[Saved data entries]
____________________
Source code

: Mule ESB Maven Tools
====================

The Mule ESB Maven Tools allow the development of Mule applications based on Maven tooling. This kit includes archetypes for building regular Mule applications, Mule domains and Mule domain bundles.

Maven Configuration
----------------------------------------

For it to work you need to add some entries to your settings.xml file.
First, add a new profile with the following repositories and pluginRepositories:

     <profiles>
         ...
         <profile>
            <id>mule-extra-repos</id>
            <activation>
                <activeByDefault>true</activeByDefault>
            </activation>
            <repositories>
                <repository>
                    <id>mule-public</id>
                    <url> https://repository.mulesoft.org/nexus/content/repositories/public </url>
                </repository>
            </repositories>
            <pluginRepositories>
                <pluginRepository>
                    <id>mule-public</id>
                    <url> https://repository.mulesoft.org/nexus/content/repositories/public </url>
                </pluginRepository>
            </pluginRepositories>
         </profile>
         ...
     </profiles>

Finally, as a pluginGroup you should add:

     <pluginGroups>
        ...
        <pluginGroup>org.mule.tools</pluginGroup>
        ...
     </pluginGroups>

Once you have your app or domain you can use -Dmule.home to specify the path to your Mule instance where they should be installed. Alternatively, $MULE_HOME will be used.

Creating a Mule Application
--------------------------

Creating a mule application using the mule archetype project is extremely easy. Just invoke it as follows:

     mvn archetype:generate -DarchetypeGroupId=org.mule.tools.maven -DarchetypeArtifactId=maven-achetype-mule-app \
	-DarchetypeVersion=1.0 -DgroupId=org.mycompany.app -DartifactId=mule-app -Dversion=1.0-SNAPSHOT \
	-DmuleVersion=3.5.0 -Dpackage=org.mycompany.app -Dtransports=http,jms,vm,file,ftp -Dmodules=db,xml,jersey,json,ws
____________________
### [The task]
Please write out exactly the lines from the start of the data through the line that contains "<activeByDefault>true</activeByDefault>", both ends included, and nothing else.

### [Response to this exercise]
Source code

: Mule ESB Maven Tools
====================

The Mule ESB Maven Tools allow the development of Mule applications based on Maven tooling. This kit includes archetypes for building regular Mule applications, Mule domains and Mule domain bundles.

Maven Configuration
----------------------------------------

For it to work you need to add some entries to your settings.xml file.
First, add a new profile with the following repositories and pluginRepositories:

     <profiles>
         ...
         <profile>
            <id>mule-extra-repos</id>
            <activation>
                <activeByDefault>true</activeByDefault>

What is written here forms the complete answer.